** To do **
Where the string "wrist" occurs in a line of the data below, that line should be copied.

** Supplied records **
● ● ● ● ● ● ●
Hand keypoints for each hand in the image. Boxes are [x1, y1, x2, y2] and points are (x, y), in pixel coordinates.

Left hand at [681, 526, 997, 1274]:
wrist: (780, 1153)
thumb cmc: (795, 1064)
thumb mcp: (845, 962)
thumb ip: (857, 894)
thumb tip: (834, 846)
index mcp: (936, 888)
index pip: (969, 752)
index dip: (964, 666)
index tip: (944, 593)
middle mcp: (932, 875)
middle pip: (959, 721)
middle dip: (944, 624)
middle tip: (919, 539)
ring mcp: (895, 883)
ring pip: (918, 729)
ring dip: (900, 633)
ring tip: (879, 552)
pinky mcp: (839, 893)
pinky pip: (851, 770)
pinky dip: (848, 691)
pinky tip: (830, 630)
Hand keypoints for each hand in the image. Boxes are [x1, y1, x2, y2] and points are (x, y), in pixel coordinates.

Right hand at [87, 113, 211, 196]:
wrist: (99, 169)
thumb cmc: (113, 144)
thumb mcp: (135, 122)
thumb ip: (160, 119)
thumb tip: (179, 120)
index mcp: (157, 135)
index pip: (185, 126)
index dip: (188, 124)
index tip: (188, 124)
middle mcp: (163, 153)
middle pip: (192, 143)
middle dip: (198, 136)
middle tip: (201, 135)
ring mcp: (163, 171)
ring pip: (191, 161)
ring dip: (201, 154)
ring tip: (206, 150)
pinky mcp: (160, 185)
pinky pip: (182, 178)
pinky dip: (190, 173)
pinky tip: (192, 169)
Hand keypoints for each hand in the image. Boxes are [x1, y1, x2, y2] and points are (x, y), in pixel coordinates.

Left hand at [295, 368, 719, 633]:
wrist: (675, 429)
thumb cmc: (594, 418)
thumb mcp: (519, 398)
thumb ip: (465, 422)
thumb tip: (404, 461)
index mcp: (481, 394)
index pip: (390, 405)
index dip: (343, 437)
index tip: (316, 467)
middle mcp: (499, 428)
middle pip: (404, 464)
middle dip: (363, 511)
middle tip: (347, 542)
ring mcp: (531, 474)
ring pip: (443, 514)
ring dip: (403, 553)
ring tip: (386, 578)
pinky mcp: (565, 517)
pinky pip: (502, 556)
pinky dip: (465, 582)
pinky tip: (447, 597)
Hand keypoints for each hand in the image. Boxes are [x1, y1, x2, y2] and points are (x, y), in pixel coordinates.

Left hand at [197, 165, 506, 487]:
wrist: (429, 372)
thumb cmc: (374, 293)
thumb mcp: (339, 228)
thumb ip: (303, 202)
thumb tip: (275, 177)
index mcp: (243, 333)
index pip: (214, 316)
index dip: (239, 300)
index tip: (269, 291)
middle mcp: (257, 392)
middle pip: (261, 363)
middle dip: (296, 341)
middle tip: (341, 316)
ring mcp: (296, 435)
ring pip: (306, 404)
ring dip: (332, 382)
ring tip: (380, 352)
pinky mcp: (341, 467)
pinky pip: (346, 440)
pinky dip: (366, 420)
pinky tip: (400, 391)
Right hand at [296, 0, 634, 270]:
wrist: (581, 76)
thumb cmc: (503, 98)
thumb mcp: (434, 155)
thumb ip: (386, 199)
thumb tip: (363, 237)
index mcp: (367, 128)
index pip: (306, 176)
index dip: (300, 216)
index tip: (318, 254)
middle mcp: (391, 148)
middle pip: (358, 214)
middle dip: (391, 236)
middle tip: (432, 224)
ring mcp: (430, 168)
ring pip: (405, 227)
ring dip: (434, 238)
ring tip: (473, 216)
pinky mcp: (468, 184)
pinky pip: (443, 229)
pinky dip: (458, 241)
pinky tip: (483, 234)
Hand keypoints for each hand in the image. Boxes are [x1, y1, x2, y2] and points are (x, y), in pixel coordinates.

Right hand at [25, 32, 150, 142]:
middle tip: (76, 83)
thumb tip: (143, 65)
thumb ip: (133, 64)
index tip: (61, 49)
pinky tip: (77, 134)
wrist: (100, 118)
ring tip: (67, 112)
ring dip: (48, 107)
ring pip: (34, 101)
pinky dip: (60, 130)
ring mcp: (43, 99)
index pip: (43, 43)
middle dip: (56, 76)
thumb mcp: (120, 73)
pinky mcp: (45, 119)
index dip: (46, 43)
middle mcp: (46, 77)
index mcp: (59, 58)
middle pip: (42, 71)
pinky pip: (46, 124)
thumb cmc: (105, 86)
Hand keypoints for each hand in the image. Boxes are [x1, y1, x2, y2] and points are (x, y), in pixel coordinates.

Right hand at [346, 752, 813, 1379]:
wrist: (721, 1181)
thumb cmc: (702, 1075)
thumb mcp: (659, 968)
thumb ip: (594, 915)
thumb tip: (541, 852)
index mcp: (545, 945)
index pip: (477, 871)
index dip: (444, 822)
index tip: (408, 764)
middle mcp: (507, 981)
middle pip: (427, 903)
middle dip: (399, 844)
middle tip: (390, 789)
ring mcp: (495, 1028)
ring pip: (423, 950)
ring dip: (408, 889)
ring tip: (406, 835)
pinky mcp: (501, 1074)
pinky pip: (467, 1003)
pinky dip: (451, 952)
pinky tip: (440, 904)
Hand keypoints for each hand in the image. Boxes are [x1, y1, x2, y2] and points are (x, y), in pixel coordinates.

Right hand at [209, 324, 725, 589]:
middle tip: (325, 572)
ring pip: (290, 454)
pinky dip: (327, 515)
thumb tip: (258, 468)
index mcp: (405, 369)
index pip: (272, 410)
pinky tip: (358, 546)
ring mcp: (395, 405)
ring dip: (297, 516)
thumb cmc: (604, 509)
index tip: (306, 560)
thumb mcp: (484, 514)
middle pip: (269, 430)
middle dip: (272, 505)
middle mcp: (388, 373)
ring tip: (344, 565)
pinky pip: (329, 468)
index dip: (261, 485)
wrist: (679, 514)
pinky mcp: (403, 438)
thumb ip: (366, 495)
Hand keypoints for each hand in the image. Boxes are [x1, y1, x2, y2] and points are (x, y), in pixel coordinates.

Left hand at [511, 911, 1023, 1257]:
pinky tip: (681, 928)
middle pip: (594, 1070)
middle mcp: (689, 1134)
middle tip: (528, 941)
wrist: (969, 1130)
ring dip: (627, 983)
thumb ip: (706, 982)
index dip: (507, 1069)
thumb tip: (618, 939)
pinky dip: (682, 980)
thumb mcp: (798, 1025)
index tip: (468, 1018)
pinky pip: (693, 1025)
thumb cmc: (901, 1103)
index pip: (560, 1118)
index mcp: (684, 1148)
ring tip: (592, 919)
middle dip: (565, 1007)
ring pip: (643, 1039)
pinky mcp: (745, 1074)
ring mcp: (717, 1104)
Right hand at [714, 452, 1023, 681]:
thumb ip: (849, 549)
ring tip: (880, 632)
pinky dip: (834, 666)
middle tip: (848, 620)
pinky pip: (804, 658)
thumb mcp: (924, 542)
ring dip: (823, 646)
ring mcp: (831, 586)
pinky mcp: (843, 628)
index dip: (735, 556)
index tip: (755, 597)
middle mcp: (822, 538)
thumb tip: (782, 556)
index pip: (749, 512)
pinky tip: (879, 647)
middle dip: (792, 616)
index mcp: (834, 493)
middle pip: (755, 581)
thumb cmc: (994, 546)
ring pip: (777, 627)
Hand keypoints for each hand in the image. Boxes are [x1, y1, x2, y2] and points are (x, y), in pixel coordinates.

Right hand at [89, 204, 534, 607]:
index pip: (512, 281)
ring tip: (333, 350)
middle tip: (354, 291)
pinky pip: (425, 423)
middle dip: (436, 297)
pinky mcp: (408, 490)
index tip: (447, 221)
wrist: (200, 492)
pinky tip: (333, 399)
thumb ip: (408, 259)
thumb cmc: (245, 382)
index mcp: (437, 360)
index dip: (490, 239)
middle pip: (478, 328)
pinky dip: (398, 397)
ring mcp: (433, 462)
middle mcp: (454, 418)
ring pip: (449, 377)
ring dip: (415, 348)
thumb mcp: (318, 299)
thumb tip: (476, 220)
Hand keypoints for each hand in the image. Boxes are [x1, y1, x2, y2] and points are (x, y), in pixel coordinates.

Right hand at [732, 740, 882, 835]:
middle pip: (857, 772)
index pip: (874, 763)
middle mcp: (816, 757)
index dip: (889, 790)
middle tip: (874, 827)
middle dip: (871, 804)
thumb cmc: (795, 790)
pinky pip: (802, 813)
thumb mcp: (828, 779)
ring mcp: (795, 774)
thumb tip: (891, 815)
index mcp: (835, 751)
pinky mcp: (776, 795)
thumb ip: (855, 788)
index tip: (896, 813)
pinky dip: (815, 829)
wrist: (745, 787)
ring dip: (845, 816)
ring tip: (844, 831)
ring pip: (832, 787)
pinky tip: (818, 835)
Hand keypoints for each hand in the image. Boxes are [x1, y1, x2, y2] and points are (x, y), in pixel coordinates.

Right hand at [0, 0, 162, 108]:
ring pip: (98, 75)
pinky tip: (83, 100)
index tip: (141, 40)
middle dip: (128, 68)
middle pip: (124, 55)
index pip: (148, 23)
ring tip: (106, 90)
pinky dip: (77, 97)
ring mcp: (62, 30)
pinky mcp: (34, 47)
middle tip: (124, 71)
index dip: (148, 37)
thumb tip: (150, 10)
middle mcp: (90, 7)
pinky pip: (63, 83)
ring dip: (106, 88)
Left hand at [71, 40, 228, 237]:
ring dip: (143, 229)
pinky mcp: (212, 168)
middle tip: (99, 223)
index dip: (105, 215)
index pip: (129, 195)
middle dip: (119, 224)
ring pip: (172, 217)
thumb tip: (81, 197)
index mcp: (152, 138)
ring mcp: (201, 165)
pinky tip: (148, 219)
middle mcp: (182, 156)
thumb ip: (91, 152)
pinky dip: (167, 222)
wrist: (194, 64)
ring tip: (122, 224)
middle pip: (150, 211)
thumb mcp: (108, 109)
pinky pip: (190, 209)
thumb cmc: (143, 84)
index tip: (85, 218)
● ● ● ● ● ● ●
** Answer box **
wrist: (780, 1153)
wrist: (99, 169)
wrist: (675, 429)
wrist: (429, 372)
wrist: (581, 76)
wrist: (100, 118)
wrist: (721, 1181)
wrist: (679, 514)
wrist: (969, 1130)
wrist: (200, 492)
wrist: (745, 787)
wrist: (194, 64)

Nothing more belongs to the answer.